*EXCERPT PROVIDED*.
·····
# 5hp Briggs Throttle Problem



## gooup (Apr 13, 2005)

My son received a go-cart last summer from a family friend, and ran fine until the end of last summer. Now that summer is on it's way, some repairs were in order.

The engine is a Briggs & Stratton 5 hp, model 130202 type 1715.

Now that the bulk of the minor repairs are done, the throttle linkage has me perplexed. i purchased some new linkage and springs, and it all went on fine until i got to these two springs. I cannot find where to put these two springs.

Another problem is the governor lever, and figuring out how (and if i have to) hook this thing up, and what exactly it does.

You can see detailed photos and explanations at:
http://www.ohmer.org/gocart

Any help is greatly appreciated!


----------



## bbnissan (Nov 7, 2004)

I could probably help you but you need to give the correct engine model number. The number you gave is missing one digit so it is not a valid model number.

Since I don't have a good parts break down for your engine I'm just going to guess at this. From the carb setup you have, it looks like the top spring is a governor linkage spring and the bottom spring is the trottle return spring for the go-cart.
·····
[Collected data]

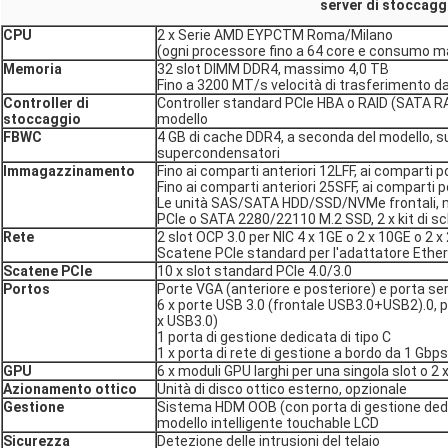
server di stoccagg
CPU
2 x Serie AMD EYPCTM Roma/Milano
(ogni processore fino a 64 core e consumo m
Memoria
32 slot DIMM DDR4, massimo 4,0 TB
Fino a 3200 MT/s velocità di trasferimento 
Controller di
Controller standard PCIe HBA o RAID (SATA RAI
stoccaggio
modello
FBWC
4 GB di cache DDR4, a seconda del modello, s
supercondensatori
Immagazzinamento
Fino ai comparti anteriori 12LFF, ai comparti 
Fino ai comparti anteriori 25SFF, ai comparti 
Le unità SAS/SATA HDD/SSD/NVMe frontali, 
PCIe o SATA 2280/22110 M.2 SSD, 2 x kit di s
Rete
2 slot OCP 3.0 per NIC 4 x 1GE o 2 x 10GE o 2 
Scatene PCIe standard per l'adattatore Ethe
Scatene PCIe
10 x slot standard PCIe 4.0/3.0
Portos
Porte VGA (anteriore e posteriore) e porta ser
6 x porte USB 3.0 (frontale USB3.0+USB2).0, p
x USB3.0)
1 porta di gestione dedicata di tipo C
1 x porta di rete di gestione a bordo da 1 Gbps
GPU
6 x moduli GPU larghi per una singola slot o 2 x
Azionamento ottico
Unità di disco ottico esterno, opzionale
Gestione
Sistema HDM OOB (con porta di gestione dedi
modello intelligente touchable LCD
Sicurezza
Detezione delle intrusioni del telaio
·····
*WORK ITEM A*.
In the Briggs throttle thread, what model and type numbers does gooup give for the engine?
*WORK ITEM B*.
The Briggs throttle thread lists several things gooup is unsure about regarding the governor lever. Name all of them.
*WORK ITEM C*.
Write the next part of the Briggs throttle thread, following on from its last post.

*EXPECTED ANSWER A*.
Model 130202, type 1715.

*EXPECTED ANSWER B*.
How to hook it up; whether it has to be hooked up at all; what exactly it does.

*EXPECTED ANSWER C*.
----------



## gooup (Apr 13, 2005)

You are right, after carefully inspecting the pull-rope housing for the model #, i saw a faint 2 which now tells me the model number is a 130202.

Again, i need to know WHERE to put those two springs. If more photos are needed, i can supply them.


----------



## bbnissan (Nov 7, 2004)

Go to www.briggsandstratton.com and put in your model and type number to get the Illustrated Parts List. If you look at the IPL, the small spring looks like part number 217 which is a choke spring (not a governer spring like I thought). The other spring is not shown in the IPL which leads me to believe that it is for the accelerator pedal return spring.


----------



## gooup (Apr 13, 2005)

Thanks! i've done that, but the parts diagram doesn't show me WHERE to put the spring. On the webpage i mentioned above, i can't tell between which two points the spring should be hooked up to.

Spring 1 (part 217) looks as though it is for the other type of bellcrank, and isn't used for my particular hookup.

Spring 2 looks to me as if it is part number 5927 on the following illustration. Though the governor isn't hooked up on this engine. Should i connect it? How important/neccessary is it to utilize the governor?

THANKS for your help thus far!!!!


----------



## agtblank (Apr 17, 2005)

I am having a similar problem, I can take picture of the springs that I have in place, but my problem has to do with connecting the cable from the pedal to the push rod that controls the throttle. On mine, the pedal rotates a circle looking thing where a spring (?) attaches to, and then there is also an arm that the rod connects to and then up to the throttle. Does anyone have any pictures??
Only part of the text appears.